O desmatamento da Amazônia está ligado ao aumento da incidência de malária da região, mas a relação entre ambos é mais complexa do que se imaginava.

Um novo estudo mostra que a derrubada da mata de fato impulsiona doença, mas esta, em contrapartida, afeta a mão-de-obra local e provoca a queda das taxas de desmate, posteriormente.

Apesar de a relação entre o corte da floresta e a doença transmitida por mosquitos estar entranhada na cultura popular da região, esta noção vinha sendo recentemente contestada por uma série de estudos sugerindo que a malária se disseminava rapidamente em zonas com mais áreas de preservação.

O novo estudo, porém, fez um cruzamento detalhado dos dados epidemiológicos com as taxas de desmatamento de 2003 a 2015, e fechou o quebra-cabeça.

"Nossos resultados sugerem que um aumento de 10% no desmatamento leva a um aumento de 3,3% na incidência de malária", escrevem os cientistas Andrew McDonald e Erin Mordecai, da Universidade Stanford, da Califórnia.

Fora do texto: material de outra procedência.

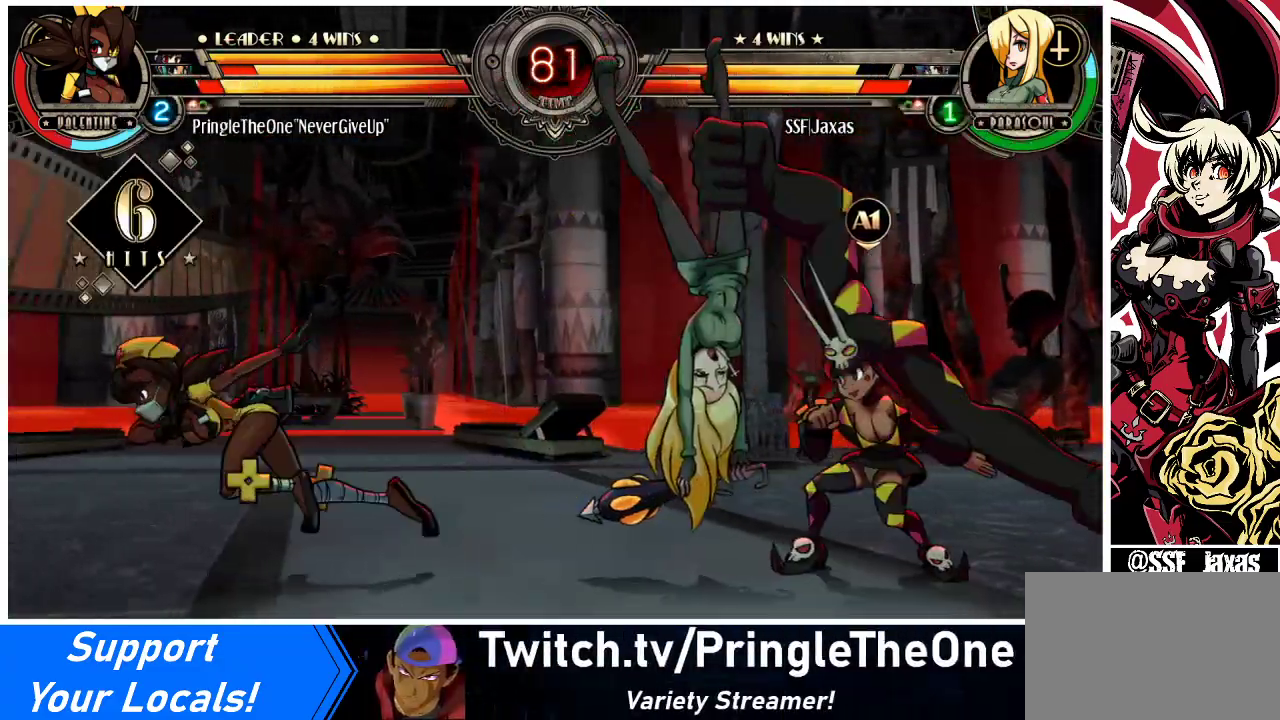
{"buttons": ["DPAD_RIGHT"], "events": [[67, "SQUARE", "down"], [200, "SQUARE", "up"]]}
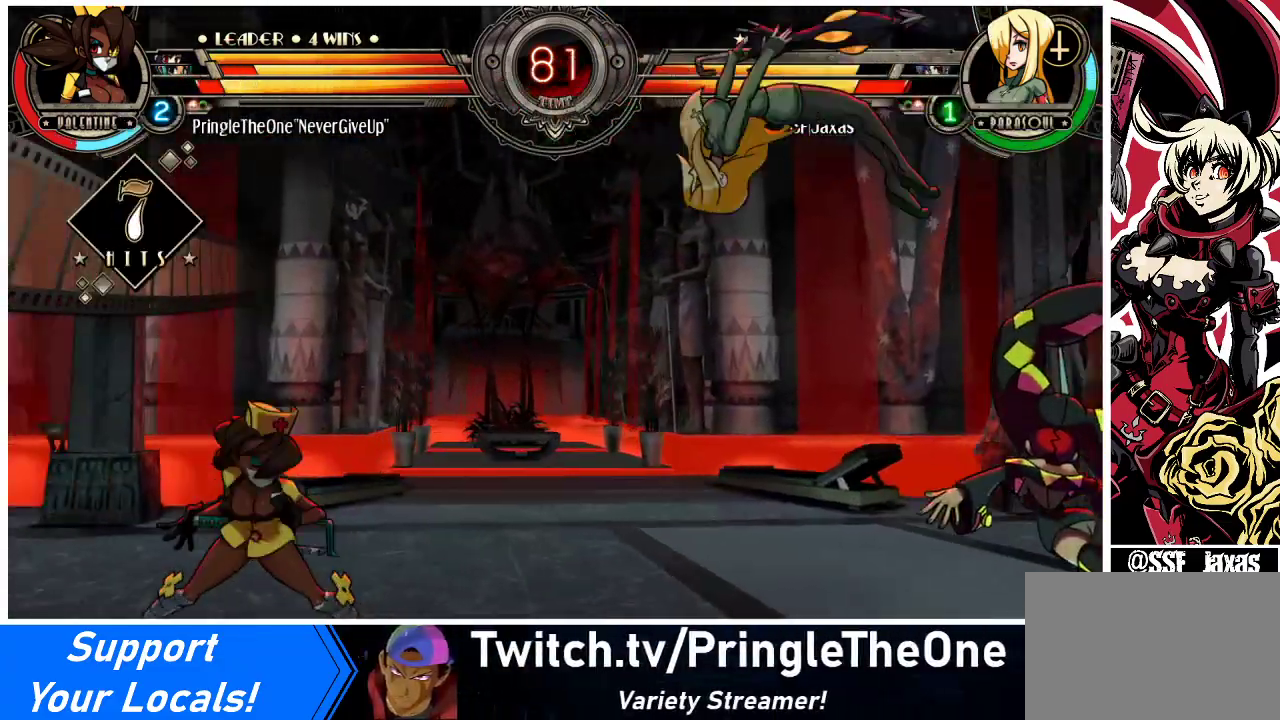
{"buttons": ["DPAD_DOWN", "DPAD_RIGHT"], "events": [[500, "DPAD_DOWN", "down"]]}
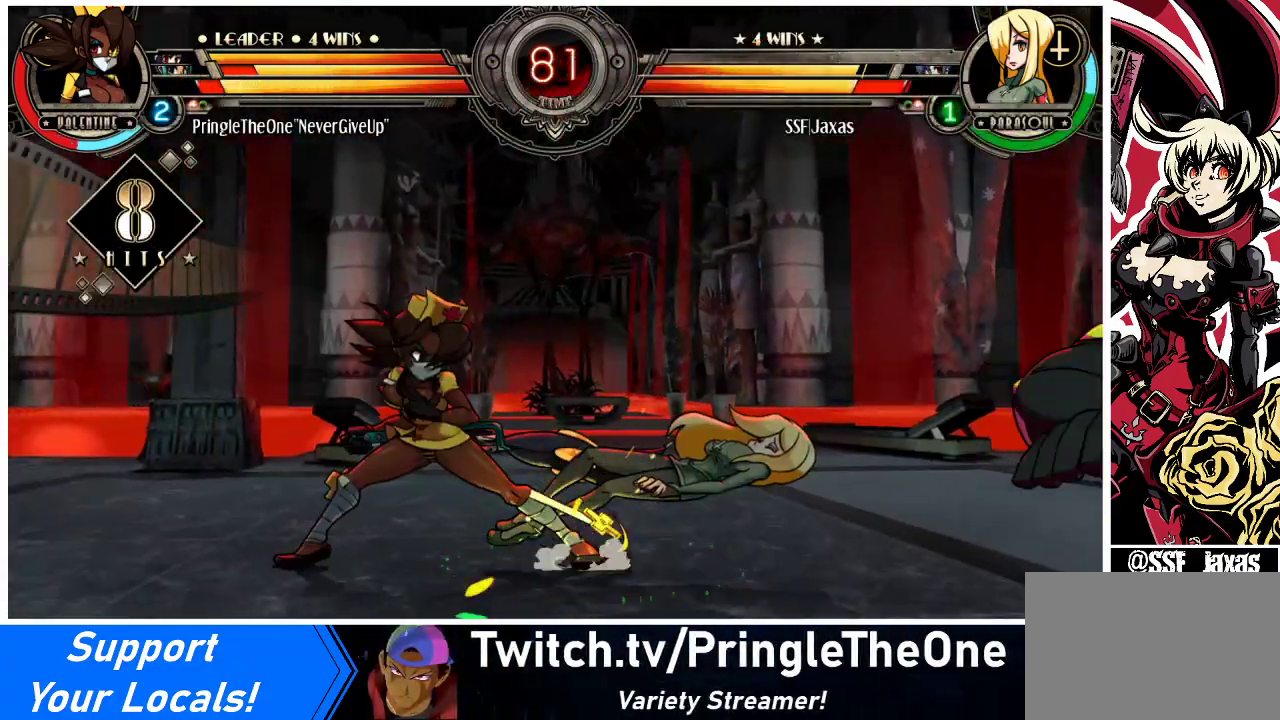
{"buttons": ["DPAD_UP", "DPAD_RIGHT"], "events": [[267, "DPAD_DOWN", "up"], [433, "DPAD_UP", "down"]]}
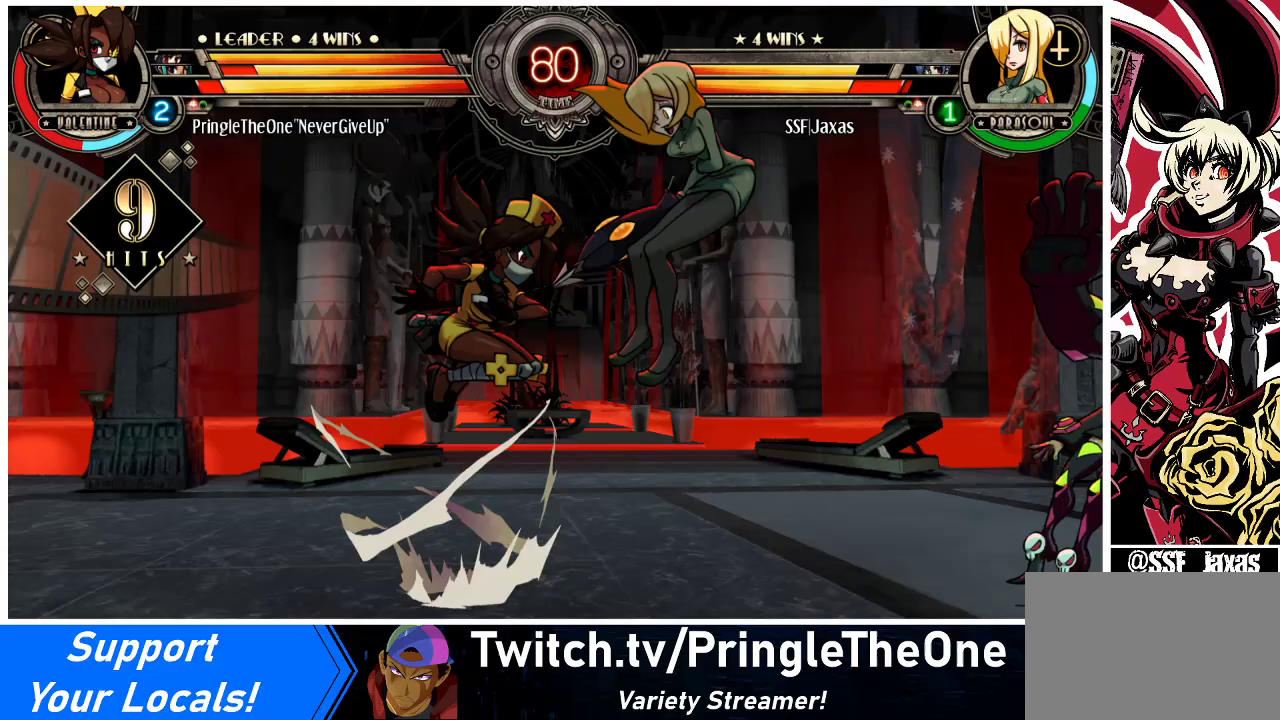
{"buttons": ["DPAD_UP", "DPAD_RIGHT"], "events": []}
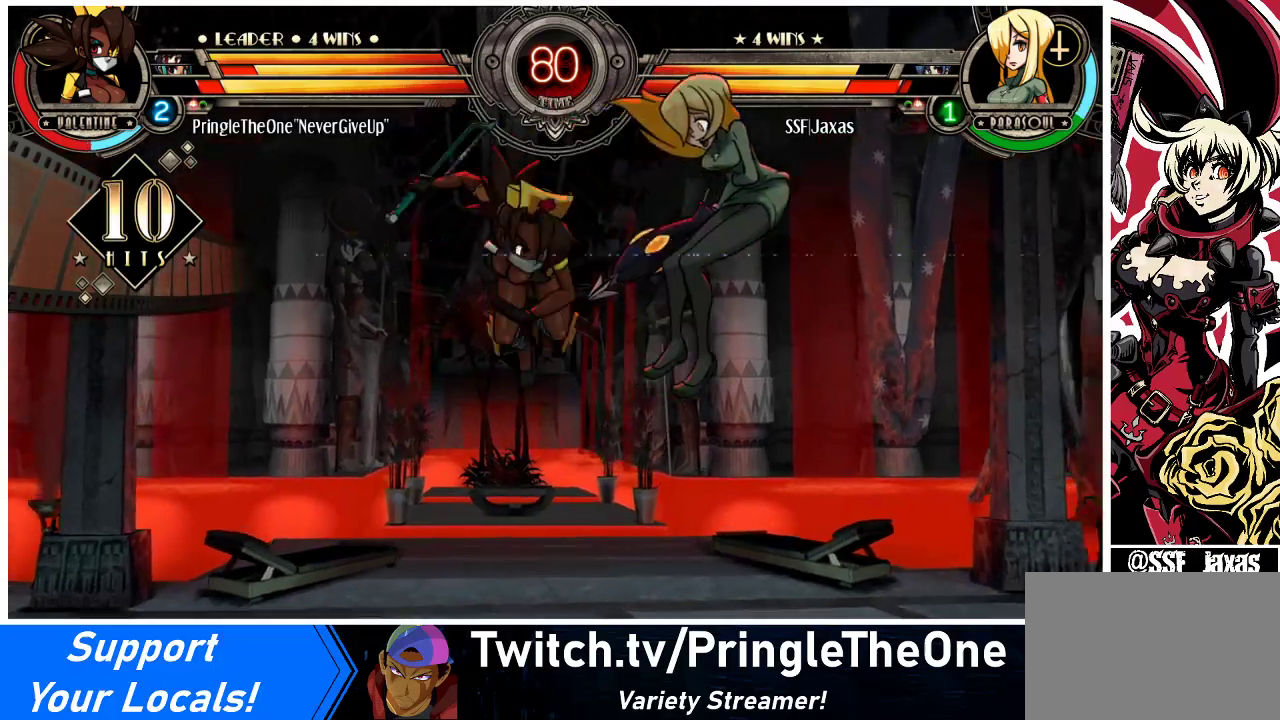
{"buttons": ["DPAD_UP", "DPAD_RIGHT"], "events": []}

Por outro lado estimam que "um aumento de 1% na incidência de malária resulta numa redução de 1,4% na área de floresta eliminada". Esses efeitos ocorrem numa escala de tempo menor que um ano.

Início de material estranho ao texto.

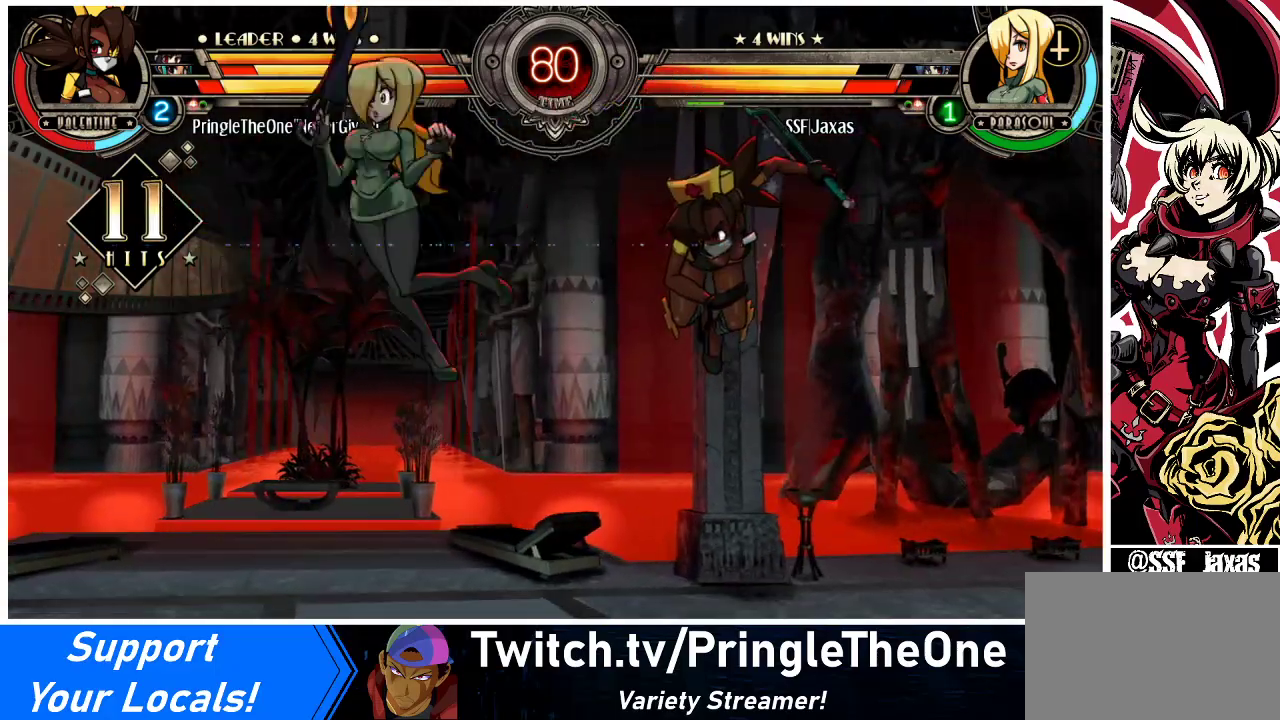
{"buttons": ["DPAD_LEFT"], "events": [[33, "DPAD_UP", "up"], [167, "DPAD_RIGHT", "up"], [200, "DPAD_LEFT", "down"]]}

A ligação entre desmatamento e malária, quando ocorre, é um reflexo de um maior contato de populações humanas com áreas habitadas pelos mosquitos Anopheles, os transmissores da doença causada pelo parasita plasmódio.

A Amazônia tem registrado entre 100 mil e 200 mil casos de malária nos nos últimos anos, e tem sido difícil para autoridades de saúde antecipar tendências.

O estudo de McDonald e Mordecai, porém, constatou que instâncias nas quais o desmate impulsionou a malária foram mais frequentes em municípios com mais mata preservada, longe da fronteira agropecuária, o chamado "arco do desmatamento", composto por norte do Mato Grosso e oeste do Pará.

Como os desmatadores consomem a floresta pelas bordas, normalmente áreas mais interiores exibem menor taxa de desmatamento. Mas há lugares que, às vezes, fogem à regra.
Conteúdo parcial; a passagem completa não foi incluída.